17. visit

109 16 4
                                    



selamat buka!! happy reading 💗


bau karbol menelisik indra penciuman meilia, bau yang ia sukai sejak masih kecil. bukan karena enak, tapi karena bau ini biasa berada di tempat kerja impiannya. meski menteri kesehatan mengeluarkan pernyataan bahwa rumah sakit yang baik itu bebas karbol, karbol tetap diperlukan untuk meminimalisir pertumbuhan kuman di rumah sakit yang dapat menyebabkan infeksi nosokomial apabila tidak dikendalikan. itulah yang meilia ketahui.

jean dan meilia tengah duduk dikursi tunggu pasien, sementara mahesa dan ayahnya sedang berbicara dengan resepsionis rumah sakit. mereka juga harus menyetor sejumlah uang untuk perpanjangan rawat inap, hal ini belum ditambah uang untuk biaya operasi dan makananan sehari-hari.

jean mengerling pada tempat resepsionis, ia sedang mengkalkulasikan semuanya. hatinya tergerak untuk membantu biaya pengobatan ibu meilia. tapi tidak mungkin ia melakukannya di depan keluarga meilia sekarang. kalian mengerti kenapa.

"kamu kenapa ngeliat resepsionis terus?" meilia salah sangka.

"loh loh, salah? kalo gitu aku liatin kamu aja." jean menopang dagunya di atas kaki yang ia silangkan, memandangi meilia.

"aneh kamu." meilia tersenyum kesal, ikut menopang dagunya. "nanti jangan aneh-aneh
depan mama."

"aneh-aneh gimana coba?"

"aneh-aneh... k-kayak... nempel..." ucap meilia malu.

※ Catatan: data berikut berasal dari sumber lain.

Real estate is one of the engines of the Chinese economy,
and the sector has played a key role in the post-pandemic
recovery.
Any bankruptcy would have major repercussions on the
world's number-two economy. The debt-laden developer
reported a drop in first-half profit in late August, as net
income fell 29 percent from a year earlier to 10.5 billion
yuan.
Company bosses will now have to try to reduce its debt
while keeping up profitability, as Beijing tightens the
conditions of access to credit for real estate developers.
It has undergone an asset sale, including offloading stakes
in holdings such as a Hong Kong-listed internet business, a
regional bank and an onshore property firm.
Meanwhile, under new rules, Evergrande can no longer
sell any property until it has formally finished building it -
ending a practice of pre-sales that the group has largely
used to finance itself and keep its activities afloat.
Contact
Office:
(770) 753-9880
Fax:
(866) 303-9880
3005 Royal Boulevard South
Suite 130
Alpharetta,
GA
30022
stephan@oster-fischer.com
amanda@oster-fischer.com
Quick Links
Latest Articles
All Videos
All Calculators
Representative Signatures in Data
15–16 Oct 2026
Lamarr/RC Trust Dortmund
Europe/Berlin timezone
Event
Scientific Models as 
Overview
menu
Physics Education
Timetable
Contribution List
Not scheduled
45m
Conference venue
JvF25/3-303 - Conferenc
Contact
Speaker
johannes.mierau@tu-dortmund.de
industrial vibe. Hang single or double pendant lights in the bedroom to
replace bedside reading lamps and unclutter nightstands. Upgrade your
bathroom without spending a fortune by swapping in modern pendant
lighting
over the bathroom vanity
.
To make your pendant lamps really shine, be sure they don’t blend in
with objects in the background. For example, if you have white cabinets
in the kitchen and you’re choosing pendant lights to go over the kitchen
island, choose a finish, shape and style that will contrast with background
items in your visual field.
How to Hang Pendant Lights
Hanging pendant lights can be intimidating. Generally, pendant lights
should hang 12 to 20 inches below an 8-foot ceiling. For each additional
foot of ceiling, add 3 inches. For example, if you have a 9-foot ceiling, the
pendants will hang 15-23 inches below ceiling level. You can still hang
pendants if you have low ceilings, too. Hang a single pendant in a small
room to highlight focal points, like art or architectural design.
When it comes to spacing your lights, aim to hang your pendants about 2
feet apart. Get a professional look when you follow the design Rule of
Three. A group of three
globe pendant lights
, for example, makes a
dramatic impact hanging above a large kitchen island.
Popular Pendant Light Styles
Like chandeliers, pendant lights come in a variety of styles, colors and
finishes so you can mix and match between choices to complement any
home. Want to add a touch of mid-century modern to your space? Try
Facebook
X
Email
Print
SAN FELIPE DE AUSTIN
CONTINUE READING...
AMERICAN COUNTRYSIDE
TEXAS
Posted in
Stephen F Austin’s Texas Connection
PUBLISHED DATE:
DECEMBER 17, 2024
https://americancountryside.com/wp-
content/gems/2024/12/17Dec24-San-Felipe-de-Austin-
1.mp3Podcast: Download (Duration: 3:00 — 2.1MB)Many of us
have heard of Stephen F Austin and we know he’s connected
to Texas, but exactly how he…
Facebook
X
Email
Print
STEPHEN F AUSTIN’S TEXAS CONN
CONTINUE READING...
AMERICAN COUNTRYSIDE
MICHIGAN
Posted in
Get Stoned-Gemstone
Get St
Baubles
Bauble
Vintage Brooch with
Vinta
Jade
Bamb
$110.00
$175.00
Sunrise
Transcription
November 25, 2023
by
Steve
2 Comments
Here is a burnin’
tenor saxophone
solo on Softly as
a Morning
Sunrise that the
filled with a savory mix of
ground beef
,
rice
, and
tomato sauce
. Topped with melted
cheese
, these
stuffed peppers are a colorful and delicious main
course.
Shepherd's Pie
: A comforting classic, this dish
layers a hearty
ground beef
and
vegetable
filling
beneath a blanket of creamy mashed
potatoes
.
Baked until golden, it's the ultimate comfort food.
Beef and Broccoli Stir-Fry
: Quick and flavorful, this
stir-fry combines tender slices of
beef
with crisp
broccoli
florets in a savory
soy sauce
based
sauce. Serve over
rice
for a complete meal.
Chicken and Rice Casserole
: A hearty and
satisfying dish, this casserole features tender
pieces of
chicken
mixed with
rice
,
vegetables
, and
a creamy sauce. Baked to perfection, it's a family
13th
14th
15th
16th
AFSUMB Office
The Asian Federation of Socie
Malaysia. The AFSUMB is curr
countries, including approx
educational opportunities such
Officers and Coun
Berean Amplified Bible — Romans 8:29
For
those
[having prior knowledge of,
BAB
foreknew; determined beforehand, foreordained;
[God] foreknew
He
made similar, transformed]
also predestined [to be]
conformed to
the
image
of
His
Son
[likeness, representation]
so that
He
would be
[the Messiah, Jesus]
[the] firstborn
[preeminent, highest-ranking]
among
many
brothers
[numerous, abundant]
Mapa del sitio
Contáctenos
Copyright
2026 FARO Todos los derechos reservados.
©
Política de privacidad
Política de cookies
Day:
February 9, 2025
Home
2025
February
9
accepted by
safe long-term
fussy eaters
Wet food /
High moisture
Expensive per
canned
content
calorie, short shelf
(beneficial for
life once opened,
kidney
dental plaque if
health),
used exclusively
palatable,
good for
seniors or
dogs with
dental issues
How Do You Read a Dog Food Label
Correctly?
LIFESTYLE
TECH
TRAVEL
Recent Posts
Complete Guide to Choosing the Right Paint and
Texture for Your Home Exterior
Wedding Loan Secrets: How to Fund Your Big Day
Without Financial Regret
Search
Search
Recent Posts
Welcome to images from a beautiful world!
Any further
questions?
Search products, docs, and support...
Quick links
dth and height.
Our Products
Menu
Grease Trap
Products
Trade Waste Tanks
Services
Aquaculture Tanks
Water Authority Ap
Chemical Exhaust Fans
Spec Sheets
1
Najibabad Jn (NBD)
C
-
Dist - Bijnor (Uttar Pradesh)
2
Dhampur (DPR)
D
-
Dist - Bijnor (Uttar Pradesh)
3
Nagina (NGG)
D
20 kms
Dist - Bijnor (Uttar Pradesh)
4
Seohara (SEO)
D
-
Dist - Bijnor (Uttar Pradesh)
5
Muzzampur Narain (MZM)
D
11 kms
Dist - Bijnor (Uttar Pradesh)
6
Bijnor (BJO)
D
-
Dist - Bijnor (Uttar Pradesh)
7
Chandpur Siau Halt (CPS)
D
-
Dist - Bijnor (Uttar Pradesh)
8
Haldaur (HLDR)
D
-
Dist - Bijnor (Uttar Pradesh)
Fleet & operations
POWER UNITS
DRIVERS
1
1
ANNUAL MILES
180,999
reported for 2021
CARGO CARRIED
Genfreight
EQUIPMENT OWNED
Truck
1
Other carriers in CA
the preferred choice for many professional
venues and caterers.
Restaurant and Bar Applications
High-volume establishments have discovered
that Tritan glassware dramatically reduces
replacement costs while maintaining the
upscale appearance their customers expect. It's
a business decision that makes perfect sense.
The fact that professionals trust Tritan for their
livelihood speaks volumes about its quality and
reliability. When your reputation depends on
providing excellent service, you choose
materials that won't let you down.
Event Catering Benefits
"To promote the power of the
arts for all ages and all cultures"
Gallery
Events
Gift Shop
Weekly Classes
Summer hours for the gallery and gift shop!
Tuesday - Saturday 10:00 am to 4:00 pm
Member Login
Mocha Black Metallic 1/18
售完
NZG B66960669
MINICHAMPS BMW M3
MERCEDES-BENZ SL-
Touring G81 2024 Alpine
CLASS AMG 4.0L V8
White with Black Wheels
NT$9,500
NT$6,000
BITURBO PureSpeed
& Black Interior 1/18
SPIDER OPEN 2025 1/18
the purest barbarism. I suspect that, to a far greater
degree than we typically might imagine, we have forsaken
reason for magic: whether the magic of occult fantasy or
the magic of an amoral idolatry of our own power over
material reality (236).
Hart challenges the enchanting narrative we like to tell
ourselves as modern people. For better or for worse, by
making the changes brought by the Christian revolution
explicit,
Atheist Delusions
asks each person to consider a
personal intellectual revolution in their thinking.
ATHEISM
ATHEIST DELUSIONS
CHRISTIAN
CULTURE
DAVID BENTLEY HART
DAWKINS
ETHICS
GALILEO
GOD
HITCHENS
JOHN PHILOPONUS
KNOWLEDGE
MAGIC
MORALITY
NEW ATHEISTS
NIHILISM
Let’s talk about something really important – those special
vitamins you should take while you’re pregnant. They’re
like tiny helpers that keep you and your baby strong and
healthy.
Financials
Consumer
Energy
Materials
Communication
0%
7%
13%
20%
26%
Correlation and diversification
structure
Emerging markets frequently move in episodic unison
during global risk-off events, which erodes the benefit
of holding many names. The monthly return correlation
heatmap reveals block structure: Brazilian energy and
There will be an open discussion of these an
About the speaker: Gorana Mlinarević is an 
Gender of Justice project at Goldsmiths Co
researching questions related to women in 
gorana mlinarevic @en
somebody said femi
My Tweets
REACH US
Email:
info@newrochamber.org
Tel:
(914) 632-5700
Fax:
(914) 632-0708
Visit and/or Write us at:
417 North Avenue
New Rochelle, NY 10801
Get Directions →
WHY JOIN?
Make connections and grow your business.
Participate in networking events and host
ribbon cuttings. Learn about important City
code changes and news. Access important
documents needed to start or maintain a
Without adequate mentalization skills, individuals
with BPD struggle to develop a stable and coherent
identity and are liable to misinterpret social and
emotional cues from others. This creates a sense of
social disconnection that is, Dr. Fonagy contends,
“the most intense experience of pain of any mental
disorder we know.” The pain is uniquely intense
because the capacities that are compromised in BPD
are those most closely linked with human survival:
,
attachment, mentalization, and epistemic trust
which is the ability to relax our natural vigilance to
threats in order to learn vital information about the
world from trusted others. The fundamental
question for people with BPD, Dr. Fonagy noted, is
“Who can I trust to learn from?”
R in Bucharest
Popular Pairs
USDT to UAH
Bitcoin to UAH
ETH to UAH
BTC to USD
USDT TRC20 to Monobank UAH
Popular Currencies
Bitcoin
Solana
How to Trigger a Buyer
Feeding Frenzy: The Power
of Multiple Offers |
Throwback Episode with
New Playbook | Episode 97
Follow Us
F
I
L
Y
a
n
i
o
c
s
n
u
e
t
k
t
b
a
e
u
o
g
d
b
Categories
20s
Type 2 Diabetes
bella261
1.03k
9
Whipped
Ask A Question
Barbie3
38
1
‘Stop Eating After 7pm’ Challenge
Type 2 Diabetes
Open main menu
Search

"emangnya aku setan apa, nempel-nempelin orang."

"bodo amat deh." meilia meleburkan wajahnya pada pundak jean, membuat pria itu melepas tawa.

"heh di rumah sakit malah pacaran, gak sopan." mahesa datang dengan ayahnya menyusuli di belakang. sang ayah— malik, menepuk pundak anaknya.

"udah sih nak, mereka masih sma. wajar. yang nggak wajar tuh udah pacaran bertahun-tahun belum dikenalin sama papa mama. kapan mau bawa pacar kamu? awas loh jangan nikah lari."

"i-iya pa... nanti kalo udah masuk lagi..." mahesa kicep.

meilia dan jean hanya tertawa melihat mahesa
di-counter oleh ayahnya sendiri. mereka pun bangkit, ikut menuju kamar rawat sang ibunda.

tok tok tok

pandangan mata legam indah itu teralihkan pada pintu kamar rawat yang kini terbuka, menampilkan pemandangan hangat berisikan jejeran anggota keluarga kecilnya. sesuai yang malik bilang, jam 10.30. laki-laki itu selalu serius dengan ucapannya.

oh... tapi tunggu, siapa laki-laki muda tampan yang sedang bersama meilia?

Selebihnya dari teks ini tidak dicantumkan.